Problems to solve:
A – List every character encoding named in the forum post about the language change proposal.
B – Write the next part of the forum post about the language change proposal, picking up after its final sentence.

Source document:
Language change proposal

Tue Nov 4 19:05:27 CET 2003

Michael Hobbs wrote:

> Joachim Durchholz said:
> 
>>Michael Hobbs wrote:
>>
>>>That line seems to imply that if an entity contains an encoding
>>>declaration, then the whole entity must be encoded with that encoding.
>>>This presents a chicken-or-egg problem in that how is an XML processor
>>>to process an encoding declaration before it knows what the encoding
>>>is?
>>
>>The first byte of an entity is always a specific character (probably "<"
>> for XML).
>>Assuming the entity is correct, the XML processor can infer at least a
>>first estimate of what encoding was used, and later check it against the
>> encoding declarations.
> 
> 
> Okay, before you wrote this, I hadn't realized that every character
> encoding (besides UTF-16 and EBCDIC) is a superset of ASCII.

Oh, there /are/ character sets that vary wildly. The Leibniz Computer 
Center in Munich had several CDC computers, which sported non-standard 
word sizes (48-bit words), non-standard character sets (6-bit, A-Z are 
codes 1-32, 0-9 are 33-44), and a raw computing power that exceeded the 
best IBM machines by a factor of ten, and stayed the fastest machine on 
the market until about 1960 (when it was outdone by its own chief 
engineer who had founded his own company, Cray Research *g*).

Source material:

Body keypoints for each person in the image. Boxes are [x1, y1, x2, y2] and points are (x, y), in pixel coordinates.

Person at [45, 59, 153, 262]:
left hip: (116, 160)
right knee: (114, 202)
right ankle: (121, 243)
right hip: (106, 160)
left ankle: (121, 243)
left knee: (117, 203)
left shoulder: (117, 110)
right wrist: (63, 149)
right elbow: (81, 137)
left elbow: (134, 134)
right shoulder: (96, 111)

==

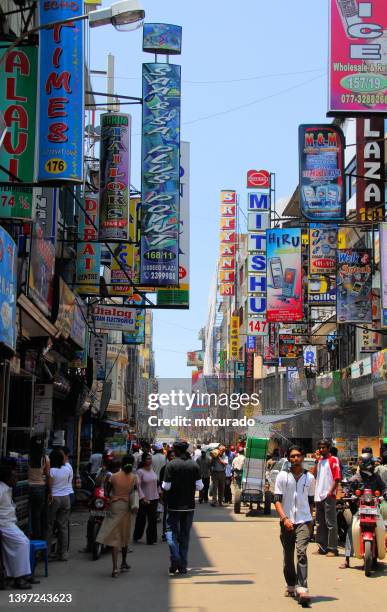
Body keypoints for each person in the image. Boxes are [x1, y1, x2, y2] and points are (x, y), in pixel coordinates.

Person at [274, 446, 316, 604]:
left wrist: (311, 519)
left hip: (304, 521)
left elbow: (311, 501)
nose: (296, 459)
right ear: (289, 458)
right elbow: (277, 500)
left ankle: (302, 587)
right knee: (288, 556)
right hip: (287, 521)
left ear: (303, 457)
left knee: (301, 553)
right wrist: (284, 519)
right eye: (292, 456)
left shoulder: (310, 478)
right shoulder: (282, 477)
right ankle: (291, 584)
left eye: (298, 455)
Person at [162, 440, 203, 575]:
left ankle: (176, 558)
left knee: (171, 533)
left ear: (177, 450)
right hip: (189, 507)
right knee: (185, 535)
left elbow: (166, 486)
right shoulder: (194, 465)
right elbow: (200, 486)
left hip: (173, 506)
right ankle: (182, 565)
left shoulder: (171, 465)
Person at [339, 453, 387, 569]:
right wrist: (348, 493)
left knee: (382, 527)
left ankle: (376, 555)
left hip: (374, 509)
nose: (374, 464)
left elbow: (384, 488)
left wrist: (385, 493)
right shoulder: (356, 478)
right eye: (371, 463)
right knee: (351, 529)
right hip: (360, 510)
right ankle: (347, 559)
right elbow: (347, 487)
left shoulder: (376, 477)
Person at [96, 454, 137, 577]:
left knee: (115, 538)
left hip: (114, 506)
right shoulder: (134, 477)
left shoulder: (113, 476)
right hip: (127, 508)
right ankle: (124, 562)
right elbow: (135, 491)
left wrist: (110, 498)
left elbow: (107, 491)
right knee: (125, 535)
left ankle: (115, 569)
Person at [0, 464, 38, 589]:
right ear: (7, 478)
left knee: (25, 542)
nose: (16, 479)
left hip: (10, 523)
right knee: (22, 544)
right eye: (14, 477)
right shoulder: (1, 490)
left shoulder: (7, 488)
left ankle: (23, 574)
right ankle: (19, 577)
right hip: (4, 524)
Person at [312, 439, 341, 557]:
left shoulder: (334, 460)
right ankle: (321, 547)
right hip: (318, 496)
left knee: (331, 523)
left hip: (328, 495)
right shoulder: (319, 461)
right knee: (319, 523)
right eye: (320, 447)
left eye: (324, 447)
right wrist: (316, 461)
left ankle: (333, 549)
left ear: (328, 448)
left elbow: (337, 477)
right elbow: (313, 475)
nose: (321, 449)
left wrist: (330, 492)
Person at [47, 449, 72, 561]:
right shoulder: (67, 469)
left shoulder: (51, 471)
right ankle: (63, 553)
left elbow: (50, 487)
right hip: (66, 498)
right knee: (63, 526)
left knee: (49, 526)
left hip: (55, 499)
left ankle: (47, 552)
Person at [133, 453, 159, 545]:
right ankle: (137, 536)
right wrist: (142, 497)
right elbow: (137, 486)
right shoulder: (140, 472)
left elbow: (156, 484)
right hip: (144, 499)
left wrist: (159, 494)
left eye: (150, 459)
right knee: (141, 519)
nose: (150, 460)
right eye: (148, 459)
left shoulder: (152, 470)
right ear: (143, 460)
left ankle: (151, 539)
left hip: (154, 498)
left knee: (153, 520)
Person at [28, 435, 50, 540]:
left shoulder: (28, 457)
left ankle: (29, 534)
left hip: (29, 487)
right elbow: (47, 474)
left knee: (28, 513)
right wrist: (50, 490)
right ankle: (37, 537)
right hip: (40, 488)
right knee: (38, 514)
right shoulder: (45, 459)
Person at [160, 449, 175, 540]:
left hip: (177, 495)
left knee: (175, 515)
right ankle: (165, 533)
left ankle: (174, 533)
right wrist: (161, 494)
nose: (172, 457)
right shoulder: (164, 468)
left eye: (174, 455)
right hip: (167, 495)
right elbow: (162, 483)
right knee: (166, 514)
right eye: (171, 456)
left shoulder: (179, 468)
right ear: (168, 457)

Answers to the exercises:
A – UTF-16, EBCDIC, ASCII

B –
You can find this and other CDC-related character sets at 
http://www.informatik.uni-hamburg.de/RZ/software/gnu/utilities/recode_9.html 
if you're interested :-)
Actually, the "recode" tool still understand these character sets, 
supposedly because recode originated on a CDC :-)

These encodings are more of historical interest than anything else, 
though. I'm pretty sure that only few machines with truly non-ASCII 
non-EBCDIC encodings exist, and that even fewer would call for an Erlang 
port...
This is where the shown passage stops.